If you got a question wrong, ask yourself “What’s wrong with the choice I picked?” Read the explanations and see where you made your mistake. Then ask yourself “Why did I reject the credited choice”? This is a crucial part of understanding what went wrong. If you can know precisely what tempted you, then you are less likely to make the same mistake. When reviewing material note if you are consistently making the same mistakes time after time. If it’s habitual, it is something you can change with constant practice.
If you guessed incorrectly on a question ask yourself if you were especially careless or tired or distracted when you answered that particular question. Was there an outside factor that was more to blame than a weakness in your skill set? For example, if you take a timed practice exam after a full day of school then you are more likely to be distracted and make mistakes. However, if you discover that your error is tied to a fundamental concept that you learned early in your studies then it’s time to revisit it untimed. Remedial work is necessary when the fundamentals disappear. It’s very important to go back periodically and review previous concepts.
Three levels of improvement
There are three levels of practice, skill-building, pacing and endurance. Mastering individual concepts helps build fundamentals that last. A strong fundamental base helps build confidence with question types on the GRE. Understanding why you found certain incorrect answers tempting will make the time you took making mistakes worthwhile. Remember the incorrect answers are the GRE are categorical in nature. Once you buy in to the concept that GRE questions are similar in overarching ideas then it is easier to accept that incorrect answers are crafted based on the same process. Understand why wrong answers are incorrect will ensure you don’t build habitual bad habits that are harder to break.

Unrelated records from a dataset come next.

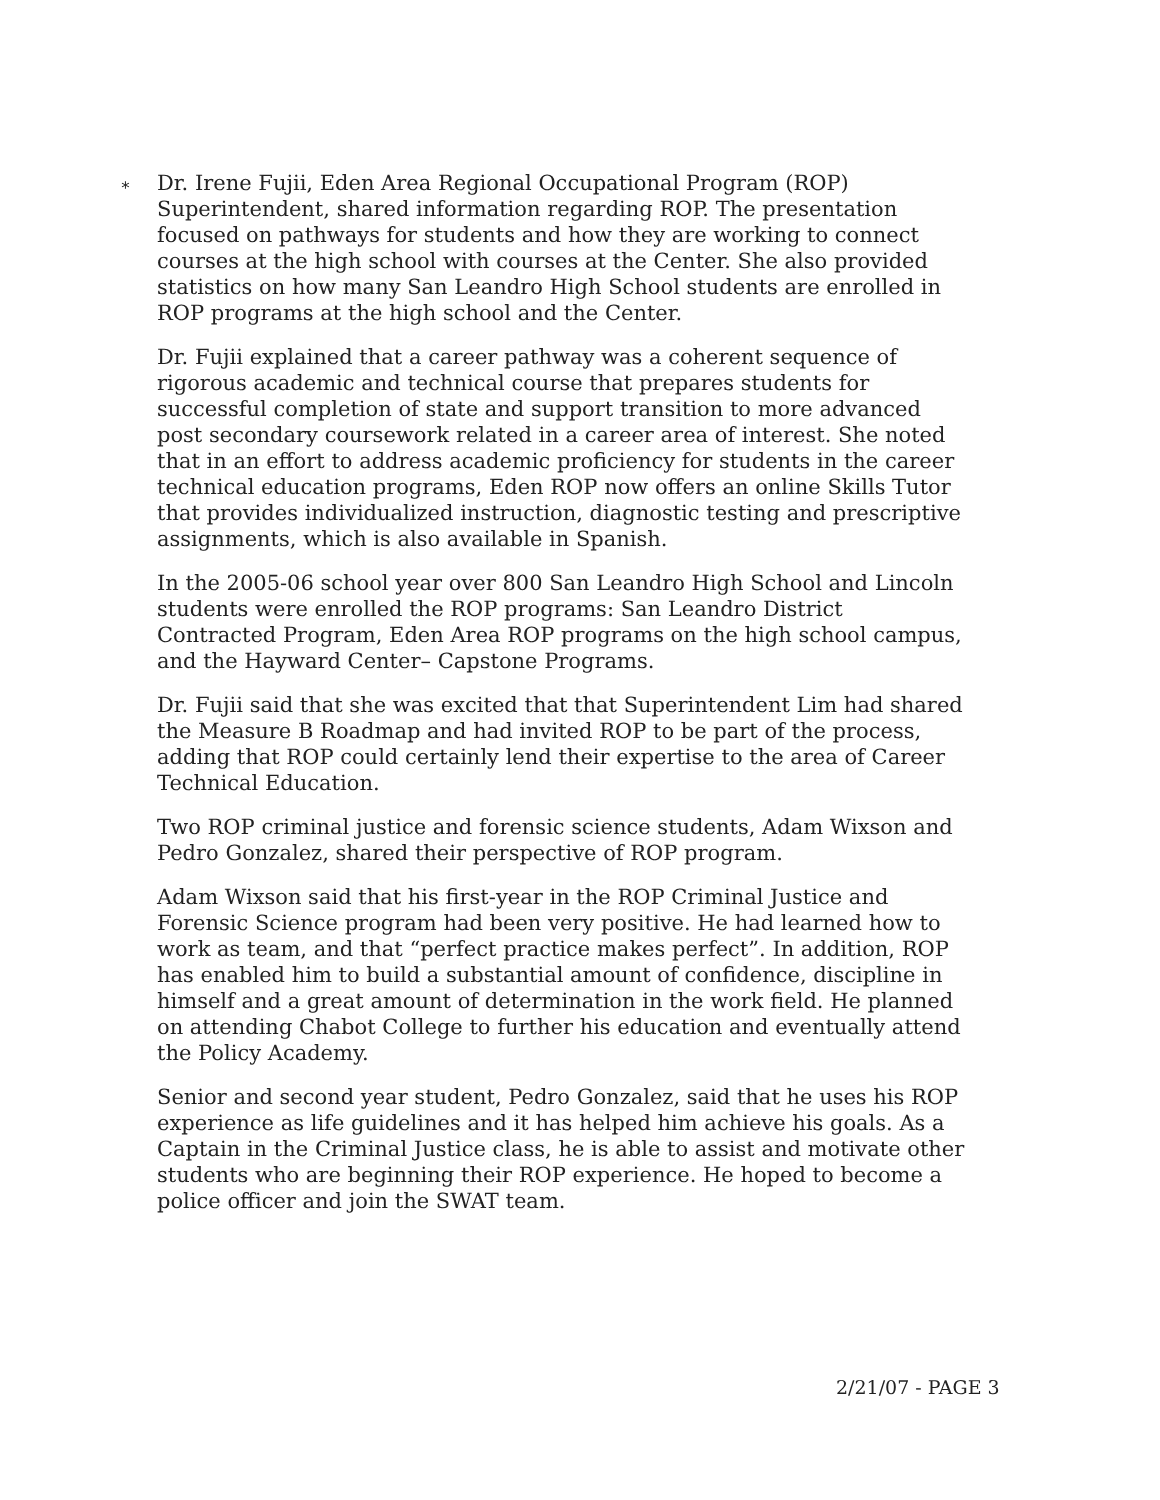∗
Dr. Irene Fujii, Eden Area Regional Occupational Program (ROP) Superintendent, shared information regarding ROP. The presentation focused on pathways for students and how they are working to connect courses at the high school with courses at the Center. She also provided statistics on how many San Leandro High School students are enrolled in ROP programs at the high school and the Center.
Dr. Fujii explained that a career pathway was a coherent sequence of rigorous academic and technical course that prepares students for successful completion of state and support transition to more advanced post secondary coursework related in a career area of interest. She noted that in an effort to address academic proficiency for students in the career technical education programs, Eden ROP now offers an online Skills Tutor that provides individualized instruction, diagnostic testing and prescriptive assignments, which is also available in Spanish.
In the 2005-06 school year over 800 San Leandro High School and Lincoln students were enrolled the ROP programs: San Leandro District Contracted Program, Eden Area ROP programs on the high school campus, and the Hayward Center– Capstone Programs.
Dr. Fujii said that she was excited that that Superintendent Lim had shared the Measure B Roadmap and had invited ROP to be part of the process, adding that ROP could certainly lend their expertise to the area of Career Technical Education.
Two ROP criminal justice and forensic science students, Adam Wixson and Pedro Gonzalez, shared their perspective of ROP program.
Adam Wixson said that his first-year in the ROP Criminal Justice and Forensic Science program had been very positive. He had learned how to work as team, and that “perfect practice makes perfect”. In addition, ROP has enabled him to build a substantial amount of confidence, discipline in himself and a great amount of determination in the work field. He planned on attending Chabot College to further his education and eventually attend the Policy Academy.
Senior and second year student, Pedro Gonzalez, said that he uses his ROP experience as life guidelines and it has helped him achieve his goals. As a Captain in the Criminal Justice class, he is able to assist and motivate other students who are beginning their ROP experience. He hoped to become a police officer and join the SWAT team.
2/21/07 - PAGE 3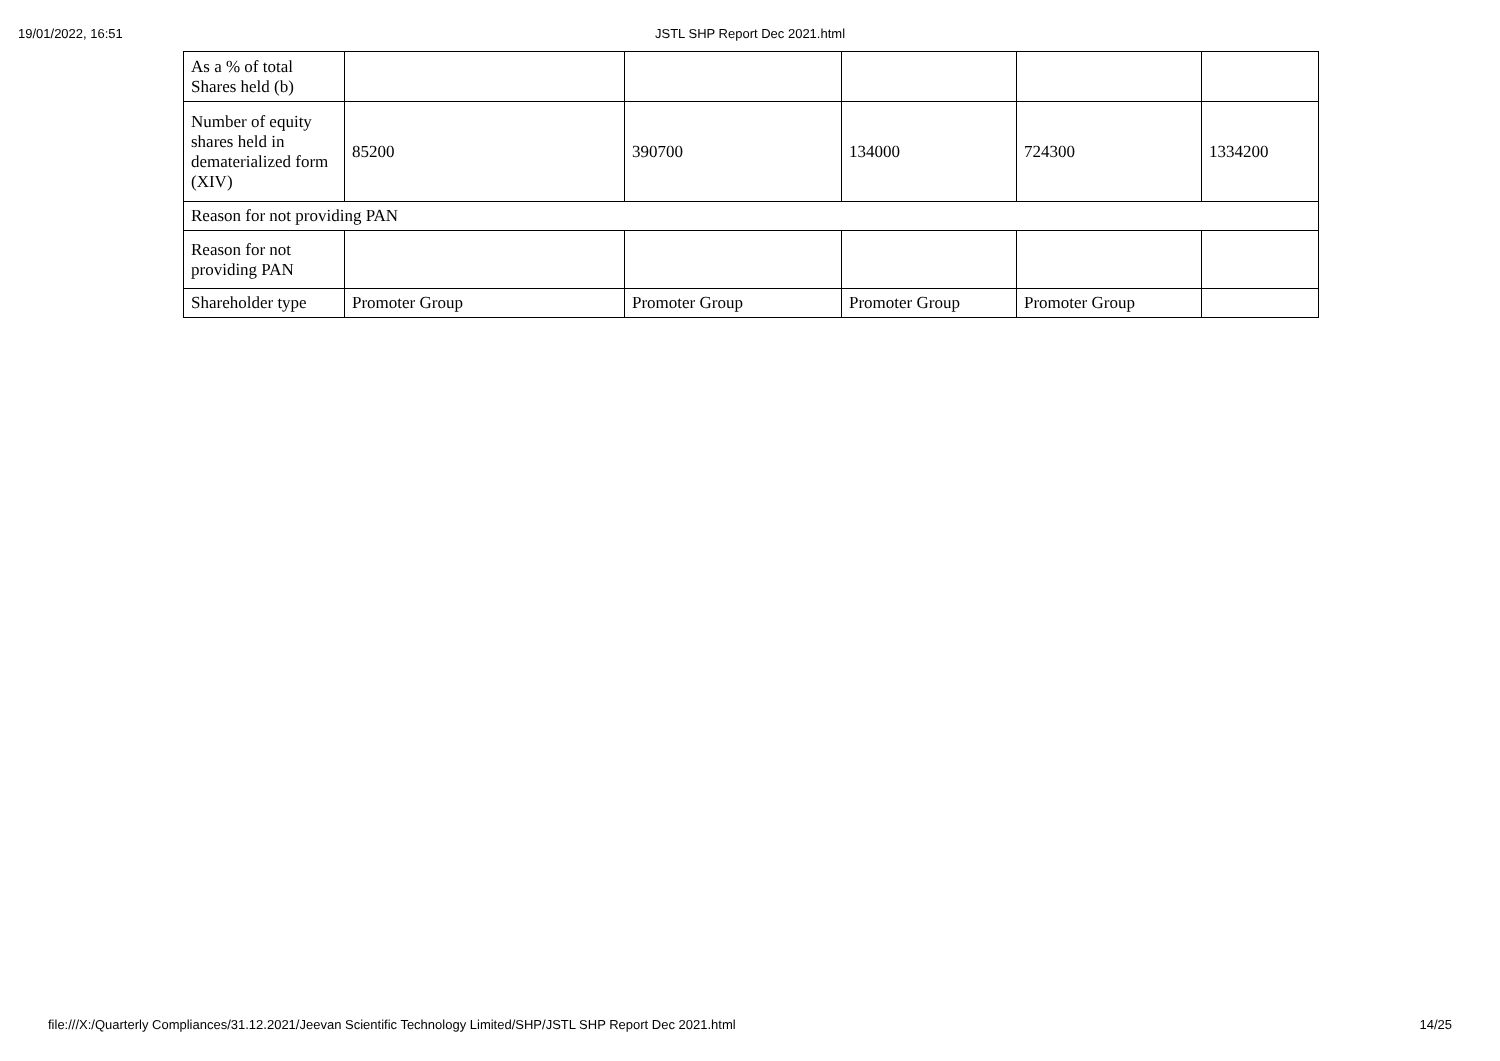19/01/2022, 16:51
JSTL SHP Report Dec 2021.html
| As a % of total Shares held (b) | | | | | |
| Number of equity shares held in dematerialized form (XIV) | 85200 | 390700 | 134000 | 724300 | 1334200 |
| Reason for not providing PAN | | | | | |
| Reason for not providing PAN | | | | | |
| Shareholder type | Promoter Group | Promoter Group | Promoter Group | Promoter Group | |
file:///X:/Quarterly Compliances/31.12.2021/Jeevan Scientific Technology Limited/SHP/JSTL SHP Report Dec 2021.html 14/25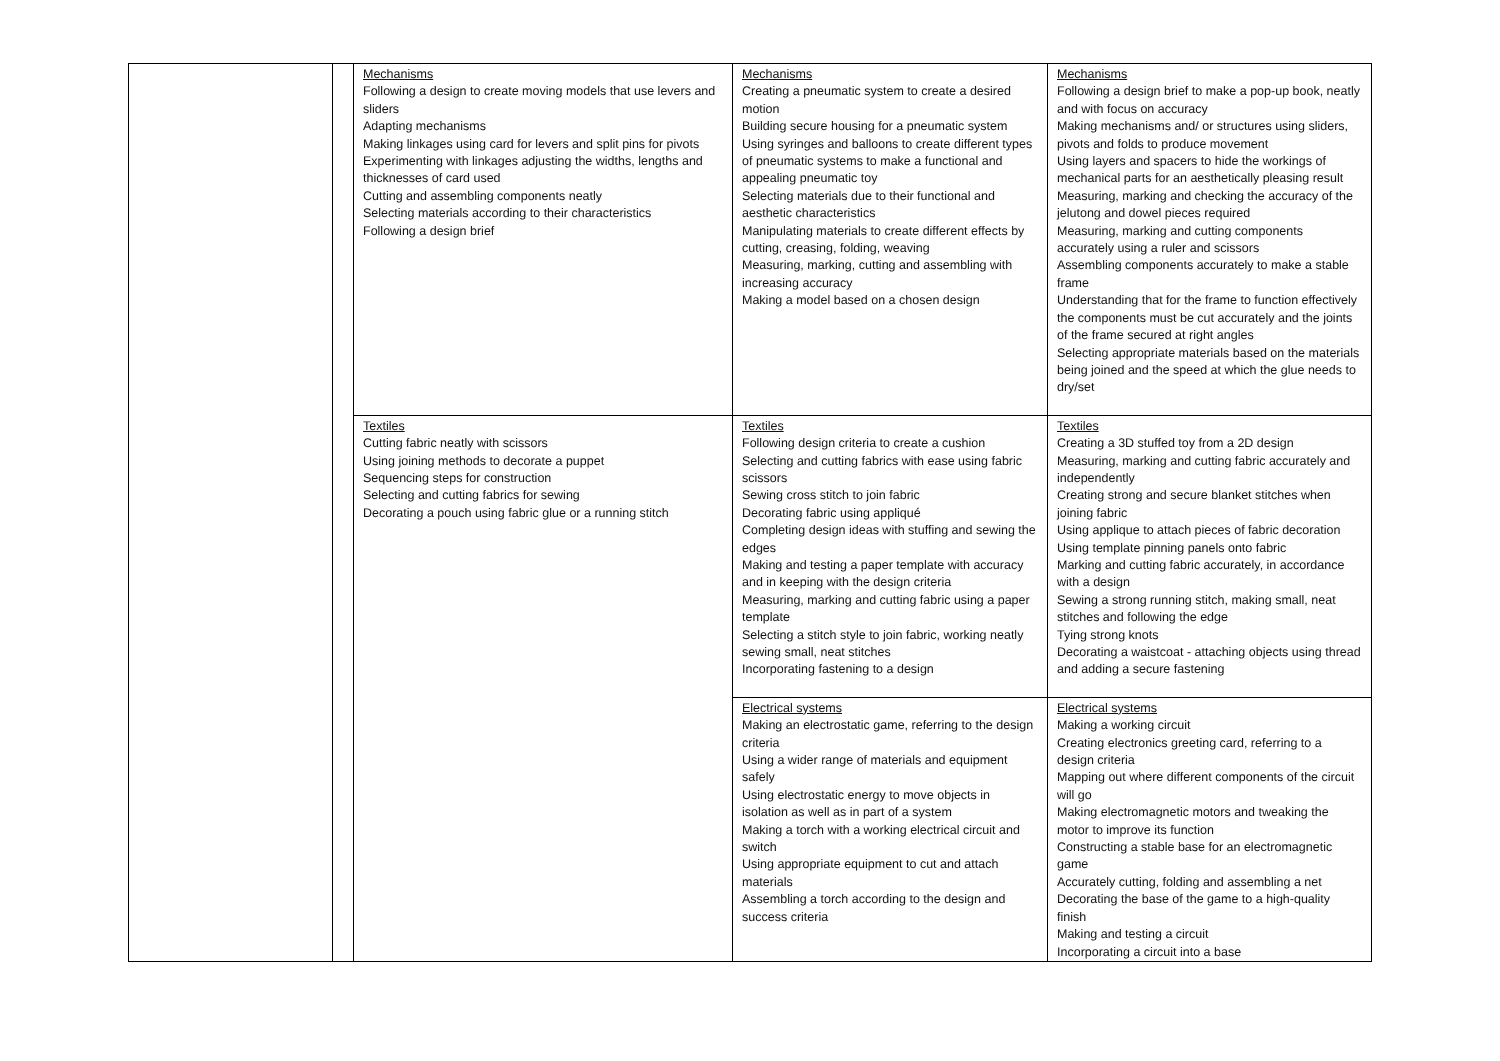| | | Mechanisms Following a design to create moving models that use levers and sliders Adapting mechanisms Making linkages using card for levers and split pins for pivots Experimenting with linkages adjusting the widths, lengths and thicknesses of card used Cutting and assembling components neatly Selecting materials according to their characteristics Following a design brief | Mechanisms Creating a pneumatic system to create a desired motion Building secure housing for a pneumatic system Using syringes and balloons to create different types of pneumatic systems to make a functional and appealing pneumatic toy Selecting materials due to their functional and aesthetic characteristics Manipulating materials to create different effects by cutting, creasing, folding, weaving Measuring, marking, cutting and assembling with increasing accuracy Making a model based on a chosen design | Mechanisms Following a design brief to make a pop-up book, neatly and with focus on accuracy Making mechanisms and/ or structures using sliders, pivots and folds to produce movement Using layers and spacers to hide the workings of mechanical parts for an aesthetically pleasing result Measuring, marking and checking the accuracy of the jelutong and dowel pieces required Measuring, marking and cutting components accurately using a ruler and scissors Assembling components accurately to make a stable frame Understanding that for the frame to function effectively the components must be cut accurately and the joints of the frame secured at right angles Selecting appropriate materials based on the materials being joined and the speed at which the glue needs to dry/set |
| | | Textiles Cutting fabric neatly with scissors Using joining methods to decorate a puppet Sequencing steps for construction Selecting and cutting fabrics for sewing Decorating a pouch using fabric glue or a running stitch | Textiles Following design criteria to create a cushion Selecting and cutting fabrics with ease using fabric scissors Sewing cross stitch to join fabric Decorating fabric using appliqué Completing design ideas with stuffing and sewing the edges Making and testing a paper template with accuracy and in keeping with the design criteria Measuring, marking and cutting fabric using a paper template Selecting a stitch style to join fabric, working neatly sewing small, neat stitches Incorporating fastening to a design | Textiles Creating a 3D stuffed toy from a 2D design Measuring, marking and cutting fabric accurately and independently Creating strong and secure blanket stitches when joining fabric Using applique to attach pieces of fabric decoration Using template pinning panels onto fabric Marking and cutting fabric accurately, in accordance with a design Sewing a strong running stitch, making small, neat stitches and following the edge Tying strong knots Decorating a waistcoat - attaching objects using thread and adding a secure fastening |
| | | | Electrical systems Making an electrostatic game, referring to the design criteria Using a wider range of materials and equipment safely Using electrostatic energy to move objects in isolation as well as in part of a system Making a torch with a working electrical circuit and switch Using appropriate equipment to cut and attach materials Assembling a torch according to the design and success criteria | Electrical systems Making a working circuit Creating electronics greeting card, referring to a design criteria Mapping out where different components of the circuit will go Making electromagnetic motors and tweaking the motor to improve its function Constructing a stable base for an electromagnetic game Accurately cutting, folding and assembling a net Decorating the base of the game to a high-quality finish Making and testing a circuit Incorporating a circuit into a base |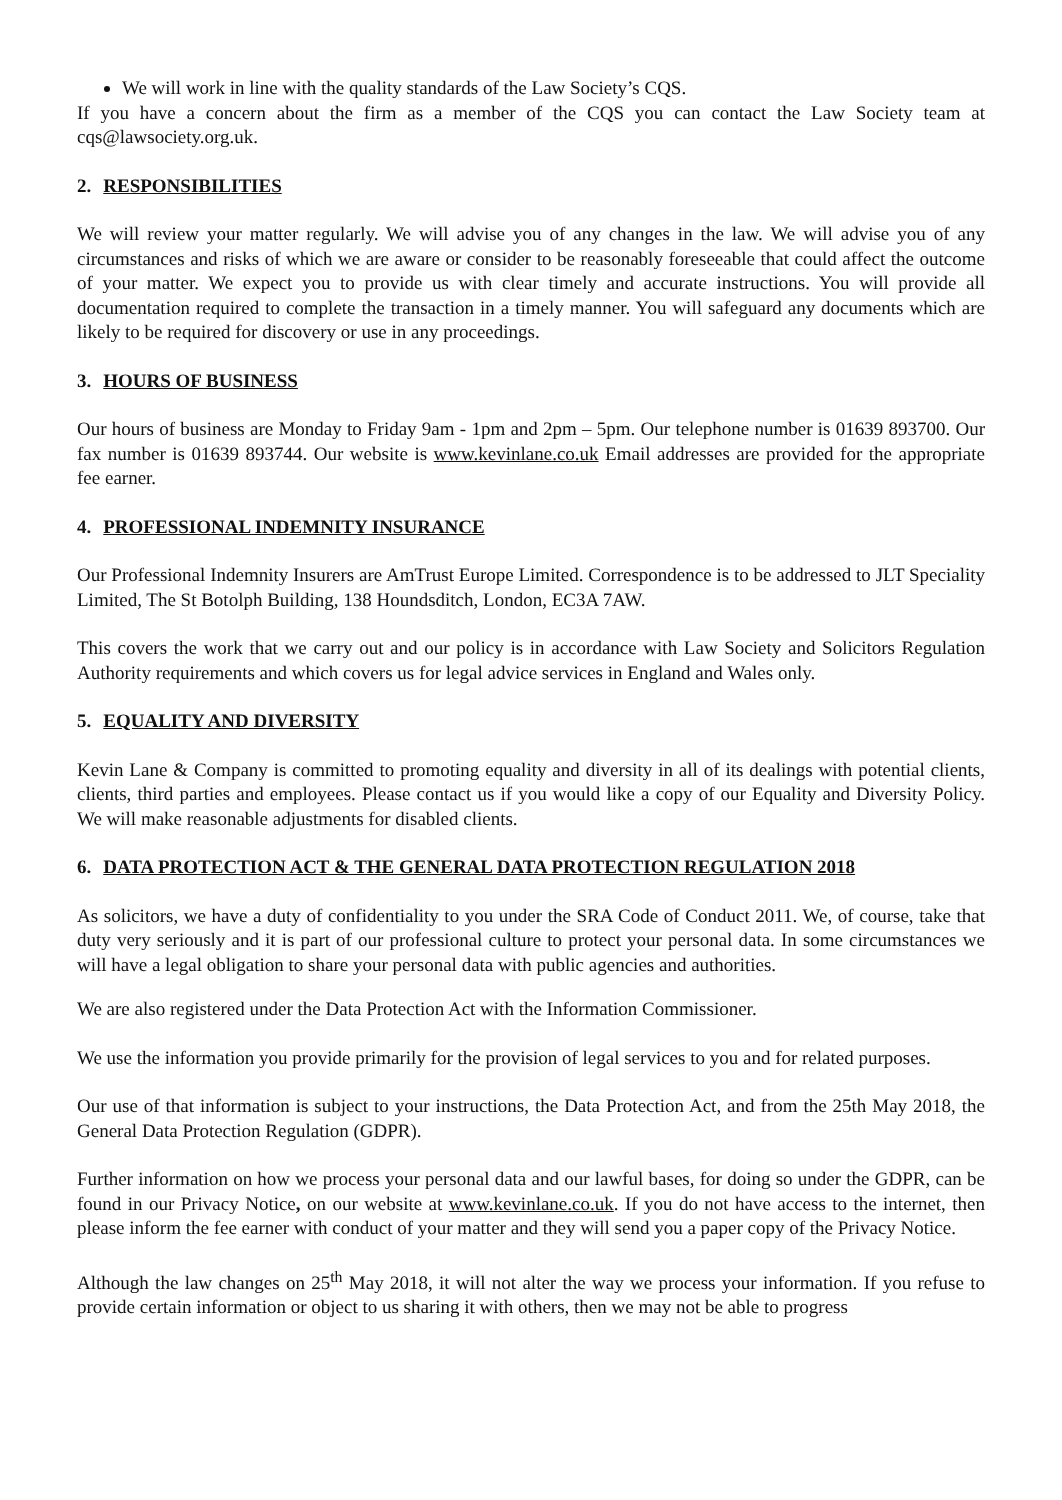We will work in line with the quality standards of the Law Society’s CQS.
If you have a concern about the firm as a member of the CQS you can contact the Law Society team at cqs@lawsociety.org.uk.
2. RESPONSIBILITIES
We will review your matter regularly. We will advise you of any changes in the law. We will advise you of any circumstances and risks of which we are aware or consider to be reasonably foreseeable that could affect the outcome of your matter. We expect you to provide us with clear timely and accurate instructions. You will provide all documentation required to complete the transaction in a timely manner. You will safeguard any documents which are likely to be required for discovery or use in any proceedings.
3. HOURS OF BUSINESS
Our hours of business are Monday to Friday 9am - 1pm and 2pm – 5pm. Our telephone number is 01639 893700. Our fax number is 01639 893744. Our website is www.kevinlane.co.uk Email addresses are provided for the appropriate fee earner.
4. PROFESSIONAL INDEMNITY INSURANCE
Our Professional Indemnity Insurers are AmTrust Europe Limited. Correspondence is to be addressed to JLT Speciality Limited, The St Botolph Building, 138 Houndsditch, London, EC3A 7AW.
This covers the work that we carry out and our policy is in accordance with Law Society and Solicitors Regulation Authority requirements and which covers us for legal advice services in England and Wales only.
5. EQUALITY AND DIVERSITY
Kevin Lane & Company is committed to promoting equality and diversity in all of its dealings with potential clients, clients, third parties and employees. Please contact us if you would like a copy of our Equality and Diversity Policy. We will make reasonable adjustments for disabled clients.
6. DATA PROTECTION ACT & THE GENERAL DATA PROTECTION REGULATION 2018
As solicitors, we have a duty of confidentiality to you under the SRA Code of Conduct 2011. We, of course, take that duty very seriously and it is part of our professional culture to protect your personal data. In some circumstances we will have a legal obligation to share your personal data with public agencies and authorities.
We are also registered under the Data Protection Act with the Information Commissioner.
We use the information you provide primarily for the provision of legal services to you and for related purposes.
Our use of that information is subject to your instructions, the Data Protection Act, and from the 25th May 2018, the General Data Protection Regulation (GDPR).
Further information on how we process your personal data and our lawful bases, for doing so under the GDPR, can be found in our Privacy Notice, on our website at www.kevinlane.co.uk. If you do not have access to the internet, then please inform the fee earner with conduct of your matter and they will send you a paper copy of the Privacy Notice.
Although the law changes on 25<sup>th</sup> May 2018, it will not alter the way we process your information. If you refuse to provide certain information or object to us sharing it with others, then we may not be able to progress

Never underestimate the power of prediction the correct answers before looking at answer choices. With almost all GRE question types you will benefit from knowing what you are looking for before you read the answers. Failure to predict leads to wasted time, confusion and backtracking. Rereading questions or passages several times destroys your GRE timing and therefore your score. Learn from your mistakes now so you don’t make them again on test day. If you need to cover the answer choices with a flash card against the computer screen to force yourself to make predictions, then do so! When predicting becomes a habit, the GRE becomes more manageable, a lot less intimidating and your scores will improve.
Mistakes in practice are an opportunity, not a sign of failure. You probably don’t question why you got a question correct and consequently don’t learn as much from it. It would be horrible to get everything correct in practice and then make mistakes on the exam. Learning from past mistakes gives you the tools to take control of the GRE. GRE sections are amenable to strategies and incorrect answers are predictable. Be grateful for the mistakes you make today if you don’t make them on Test Day.